» **TEXTO PARA LEITURA**:

%%

Tuesday, January 25, 2005

Minha Pátria, Minha Língua

Caros e Caras,
Paz e saúde!

“As armas e os barões assinalados,
Que da ocidental praia lusitana,
Por mares nunca dantes navegados
Passaram muito além da Tapróbana”.
Não, Tapróbana definitivamente não soa bem e nem rima com “lusitana”. E foi por isso que Camões decidiu mudar a sílaba tônica, transformando em grave uma palavra esdrúxula. Nos poucos dicionários onde ainda é possível encontrar a palavra, ela aparece sem o acento original.

Sempre me espantou o fato de Camões ser visto como o maior escritor da língua portuguesa. Sem considerar a sua estatura, ou a sua capacidade de utilizar-se das figuras de linguagem e da métrica adequadamente (o que não chega a merecer elogios, se vista como pré-requisito para qualquer poeta daquele período), particularmente acho que o nosso Luís foi somente um escritor menos dotado de inspiração, que teve a feliz idéia de um poema épico exaltando as descobertas lusitanas, num momento em que o orgulho do seu povo necessitava de um estandarte cultural para marcar as novas conquistas.

Não é uma obra que mereça ser lida por todos os povos, como o trabalho indiscutível daquele outro escritor, o inglês. Nem tão pouco fez o sucesso como o italiano Dante (ainda que o seu mérito como autor ou tradutor possa ser discutido - mas não na Itália!). O seu poema é lido somente nas salas de aula de Portugal, do Brasil e, provavelmente, dos outros países de língua portuguesa. Provavelmente.

Considero como a verdadeira grande obra do povo português, a difusão da língua por países tão distantes e diferentes entre si. Ainda que com variações às vezes acentuadas, o Brasil é unido sobretudo pela sua língua. Poucos europeus acreditam na inexistência de dialetos no Brasil (às vezes, eu também) . Falar a mesma língua num país tão grande está além da capacidade de compreensão deles.

%%

» **INSTRUÇÕES DA TAREFA**:
1. Reproduza fielmente o trecho do texto sobre Camões que vai de "Tuesday, January 25, 2005" até "o acento original.".
2. De acordo com o texto sobre Camões, o que une o Brasil sobretudo?
3. Dê continuidade ao texto sobre Camões a partir da última frase apresentada.

» **REGISTROS**:

%%

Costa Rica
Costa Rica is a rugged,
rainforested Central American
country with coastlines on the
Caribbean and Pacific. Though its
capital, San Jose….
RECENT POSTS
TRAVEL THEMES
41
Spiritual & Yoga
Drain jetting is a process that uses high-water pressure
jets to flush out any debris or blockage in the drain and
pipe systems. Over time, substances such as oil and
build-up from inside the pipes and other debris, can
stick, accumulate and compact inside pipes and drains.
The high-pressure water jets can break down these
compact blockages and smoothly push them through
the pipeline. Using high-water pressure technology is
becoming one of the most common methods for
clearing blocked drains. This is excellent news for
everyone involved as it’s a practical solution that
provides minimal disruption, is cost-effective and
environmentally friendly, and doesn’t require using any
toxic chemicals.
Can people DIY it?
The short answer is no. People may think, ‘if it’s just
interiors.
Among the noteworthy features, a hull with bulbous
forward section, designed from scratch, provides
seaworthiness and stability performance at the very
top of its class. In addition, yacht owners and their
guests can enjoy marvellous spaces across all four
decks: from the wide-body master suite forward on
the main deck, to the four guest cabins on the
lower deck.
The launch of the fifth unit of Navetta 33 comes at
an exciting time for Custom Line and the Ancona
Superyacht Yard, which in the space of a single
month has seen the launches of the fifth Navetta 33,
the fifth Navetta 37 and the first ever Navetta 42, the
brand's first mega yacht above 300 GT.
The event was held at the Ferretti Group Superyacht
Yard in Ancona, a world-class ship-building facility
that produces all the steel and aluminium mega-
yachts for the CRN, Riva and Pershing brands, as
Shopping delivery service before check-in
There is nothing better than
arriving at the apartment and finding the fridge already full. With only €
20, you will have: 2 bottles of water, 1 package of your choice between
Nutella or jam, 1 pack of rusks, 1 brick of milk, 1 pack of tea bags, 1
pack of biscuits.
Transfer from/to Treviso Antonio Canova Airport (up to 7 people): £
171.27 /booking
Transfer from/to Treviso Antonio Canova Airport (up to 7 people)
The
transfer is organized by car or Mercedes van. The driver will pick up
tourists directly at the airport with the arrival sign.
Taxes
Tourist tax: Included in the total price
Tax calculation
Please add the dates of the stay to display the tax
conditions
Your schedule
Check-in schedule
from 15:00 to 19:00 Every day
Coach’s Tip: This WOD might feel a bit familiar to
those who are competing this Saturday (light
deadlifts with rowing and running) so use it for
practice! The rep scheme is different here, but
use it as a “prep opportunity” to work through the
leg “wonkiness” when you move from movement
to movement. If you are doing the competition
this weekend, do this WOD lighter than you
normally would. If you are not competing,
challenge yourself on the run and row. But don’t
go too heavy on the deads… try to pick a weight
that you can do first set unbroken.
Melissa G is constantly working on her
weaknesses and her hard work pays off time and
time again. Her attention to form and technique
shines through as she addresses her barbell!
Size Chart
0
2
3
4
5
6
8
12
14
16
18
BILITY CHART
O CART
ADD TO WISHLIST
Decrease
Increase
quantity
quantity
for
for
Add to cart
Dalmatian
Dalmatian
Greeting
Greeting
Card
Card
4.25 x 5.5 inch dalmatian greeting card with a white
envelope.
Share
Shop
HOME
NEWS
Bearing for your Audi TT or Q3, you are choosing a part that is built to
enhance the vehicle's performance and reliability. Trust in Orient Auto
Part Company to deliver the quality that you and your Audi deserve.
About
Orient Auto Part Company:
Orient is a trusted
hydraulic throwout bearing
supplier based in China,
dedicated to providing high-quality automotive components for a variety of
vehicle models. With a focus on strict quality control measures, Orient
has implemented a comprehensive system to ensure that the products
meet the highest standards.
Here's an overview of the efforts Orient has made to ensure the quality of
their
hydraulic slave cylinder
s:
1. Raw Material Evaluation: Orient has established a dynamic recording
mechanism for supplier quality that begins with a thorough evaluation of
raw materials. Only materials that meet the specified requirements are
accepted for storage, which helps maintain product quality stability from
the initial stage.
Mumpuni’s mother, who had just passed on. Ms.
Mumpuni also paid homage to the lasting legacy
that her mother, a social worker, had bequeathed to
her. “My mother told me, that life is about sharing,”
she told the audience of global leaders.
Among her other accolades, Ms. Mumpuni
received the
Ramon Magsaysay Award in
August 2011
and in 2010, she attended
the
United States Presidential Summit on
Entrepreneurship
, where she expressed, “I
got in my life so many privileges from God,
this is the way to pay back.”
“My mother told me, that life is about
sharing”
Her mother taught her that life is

%%

» **GABARITO**:
1.
Tuesday, January 25, 2005

Minha Pátria, Minha Língua

Caros e Caras,
Paz e saúde!

“As armas e os barões assinalados,
Que da ocidental praia lusitana,
Por mares nunca dantes navegados
Passaram muito além da Tapróbana”.
Não, Tapróbana definitivamente não soa bem e nem rima com “lusitana”. E foi por isso que Camões decidiu mudar a sílaba tônica, transformando em grave uma palavra esdrúxula. Nos poucos dicionários onde ainda é possível encontrar a palavra, ela aparece sem o acento original.

2. Sua língua.

3.
Num jornal de Pavia (uma cidade da região da Lombardia, próxima a Milão e próxima de Piacenza) uma anciã colocou um anúncio solicitando uma empregada com uma única exigência: falar perfeitamente o dialeto pavês. Em Piacenza, o dialeto local parece francês. Mas é somente aparência, os franceses não entendem lhufas! Nem mesmo os piacentinos mais jovens entendem quando os seus avós conversam animadamente na feira. Ainda hoje encontro pessoas que entendem o meu italiano mas me respondem sempre em dialeto. Não por má vontade, mas por não saber falar o italiano.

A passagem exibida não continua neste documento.